Sunday night’s premiere episode of Boardwalk Empire, Martin Scorsese’s new HBO series, featured two scenes that included female frontal nudity, in which the women—one a cadaver, the other Steve Buscemi’s lover—displayed fully forested pudenda. The look was in keeping with the show’s Prohibition-era aesthetics; the ladies of 1920s Atlantic City would not have been bare courtesy of a Brazilian. But actresses living in today’s world of landing strips and the J-Sisters (the infamous aestheticians who render total baldness) can’t be expected to get all that hair down there naturally. Instead, they can use one of Hollywood’s oft-employed but little-celebrated wardrobe items: the merkin, or pubic wig.
Nicki Ledermann, Boardwalk Empire’s makeup director, confirms that a merkin was used on the dead body in the mortuary, though the living lover’s hair was apparently real. “The first thing I thought when I read the script and saw ‘naked cadaver’ was, merkin! Merkin!” said Ledermann, who has worked on other inguina, including Gretchen Mol’s in The Notorious Bettie Page (in which no merkin was used).
After discussions with Scorsese, Ledermann decided that most of Boardwalk Empire’s frontal-nudity scenes would need to involve merkins “to keep it real,” since “nobody really has hair anymore.” Actresses frequently have contracts that stipulate raises if they must wear prosthetic vulva fur, but “they’re usually amused by it,” said Ledermann.

**RECORD EXCERPTS:**
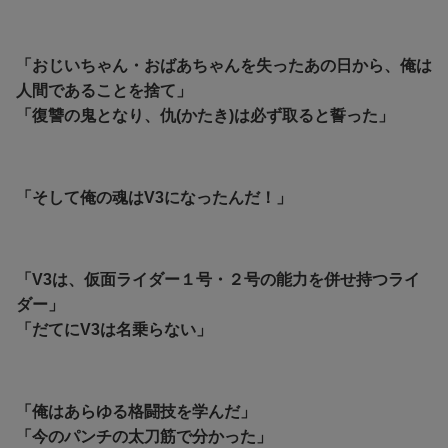
「おじいちゃん・おばあちゃんを失ったあの日から、俺は
人間であることを捨て」
「復讐の鬼となり、仇(かたき)は必ず取ると誓った」
「そして俺の魂はV3になったんだ！」
「V3は、仮面ライダー１号・２号の能力を併せ持つライ
ダー」
「だてにV3は名乗らない」
「俺はあらゆる格闘技を学んだ」
「今のパンチの太刀筋で分かった」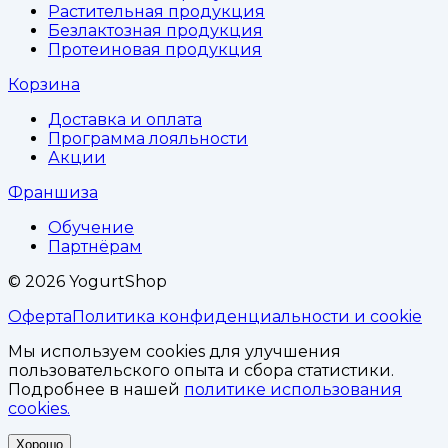
Растительная продукция
Безлактозная продукция
Протеиновая продукция
Корзина
Доставка и оплата
Программа лояльности
Акции
Франшиза
Обучение
Партнёрам
©
2026
YogurtShop
Оферта
Политика конфиденциальности и cookie
Мы используем cookies для улучшения
пользовательского опыта и сбора статистики.
Подробнее в нашей
политике использования
cookies.
Хорошо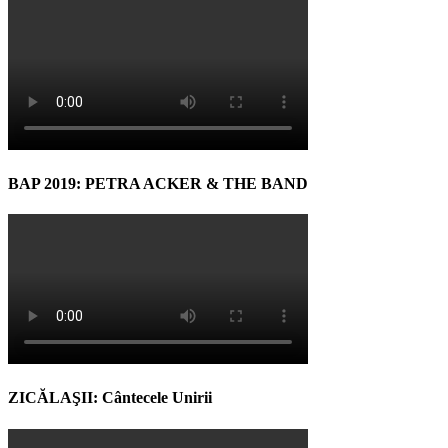
BAP 2019: PETRA ACKER & THE BAND
ZICĂLAŞII: Cântecele Unirii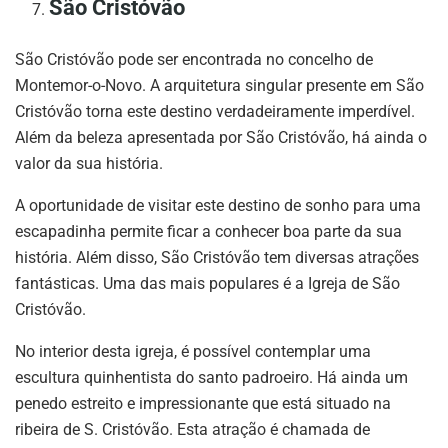
São Cristóvão
São Cristóvão pode ser encontrada no concelho de
Montemor-o-Novo. A arquitetura singular presente em São
Cristóvão torna este destino verdadeiramente imperdível.
Além da beleza apresentada por São Cristóvão, há ainda o
valor da sua história.
A oportunidade de visitar este destino de sonho para uma
escapadinha permite ficar a conhecer boa parte da sua
história. Além disso, São Cristóvão tem diversas atrações
fantásticas. Uma das mais populares é a Igreja de São
Cristóvão.
No interior desta igreja, é possível contemplar uma
escultura quinhentista do santo padroeiro. Há ainda um
penedo estreito e impressionante que está situado na
ribeira de S. Cristóvão. Esta atração é chamada de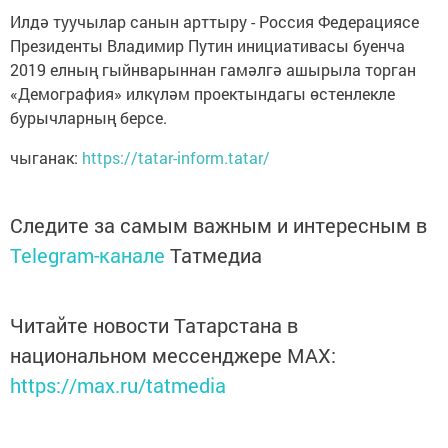
Илдә туучылар санын арттыру - Россия Федерациясе
Президенты Владимир Путин инициативасы буенча
2019 елның гыйнварыннан гамәлгә ашырыла торган
«Демография» илкүләм проектындагы өстенлекле
бурычларның берсе.
чыганак:
https://tatar-inform.tatar/
Следите за самым важным и интересным в
Telegram-канале
Татмедиа
Читайте новости Татарстана в
национальном мессенджере MАХ:
https://max.ru/tatmedia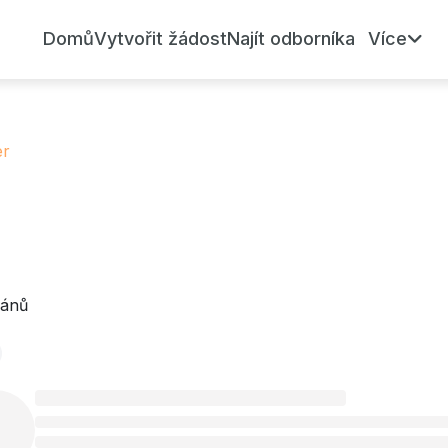
Domů
Vytvořit žádost
Najít odborníka
Více
er
lánů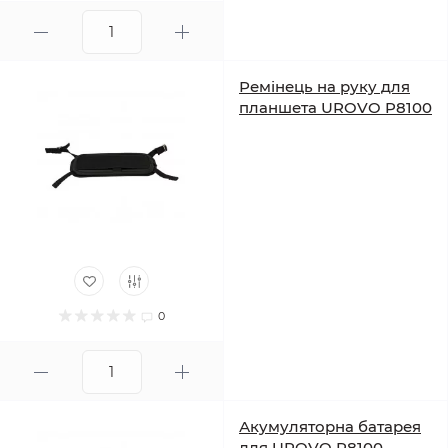
Ремінець на руку для
планшета UROVO P8100
0
Акумуляторна батарея
для UROVO P8100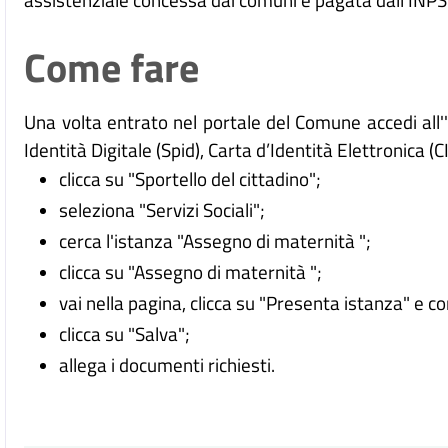
Come fare
Una volta entrato nel portale del Comune accedi all
Identità Digitale (
Spid), Carta d’Identità Elettronica (C
clicca su "Sportello del cittadino";
seleziona "Servizi Sociali";
cerca l'istanza "Assegno di maternità ";
clicca su "Assegno di maternità ";
vai nella pagina, clicca su "Presenta istanza" e c
clicca su "Salva";
allega i documenti richiesti.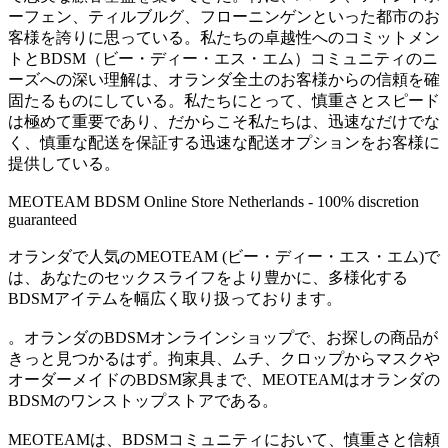
ーフェン、ティルブルグ、フローニンゲンといった都市のお
客様を誇りに思っている。私たちの卓越性へのコミットメン
トとBDSM（ビー・ディー・エス・エム）コミュニティのニ
ーズへの深い理解は、オランダ全土のお客様からの信頼を確
固たるものにしている。私たちにとって、慎重さとスピード
は極めて重要であり、だからこそ私たちは、迅速なだけでな
く、慎重な配送を保証する迅速な配送オプションをお客様に
提供している。
MEOTEAM BDSM Online Store Netherlands - 100% discretion
guaranteed
オランダで人気のMEOTEAM (ビー・ディー・エス・エム)で
は、あなたのセックスライフをより豊かに、多様化する
BDSMアイテムを幅広く取り扱っております。
。オランダのBDSMオンラインショップで、お探しの商品が
きっと見つかるはず。拘束具、ムチ、クロップからマスクや
オーダーメイドのBDSM家具まで、MEOTEAMはオランダの
BDSMのワンストップストアである。
MEOTEAMは、BDSMコミュニティにおいて、慎重さと信頼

**HOW TO COMPLETE THIS TASK:**
Print the portion of the Boardwalk Empire article from "Nicki Ledermann, Boardwalk" up to and including "merkin was used).", reproducing it word for word.

**TASK RESPONSE:**
Nicki Ledermann, Boardwalk Empire’s makeup director, confirms that a merkin was used on the dead body in the mortuary, though the living lover’s hair was apparently real. “The first thing I thought when I read the script and saw ‘naked cadaver’ was, merkin! Merkin!” said Ledermann, who has worked on other inguina, including Gretchen Mol’s in The Notorious Bettie Page (in which no merkin was used).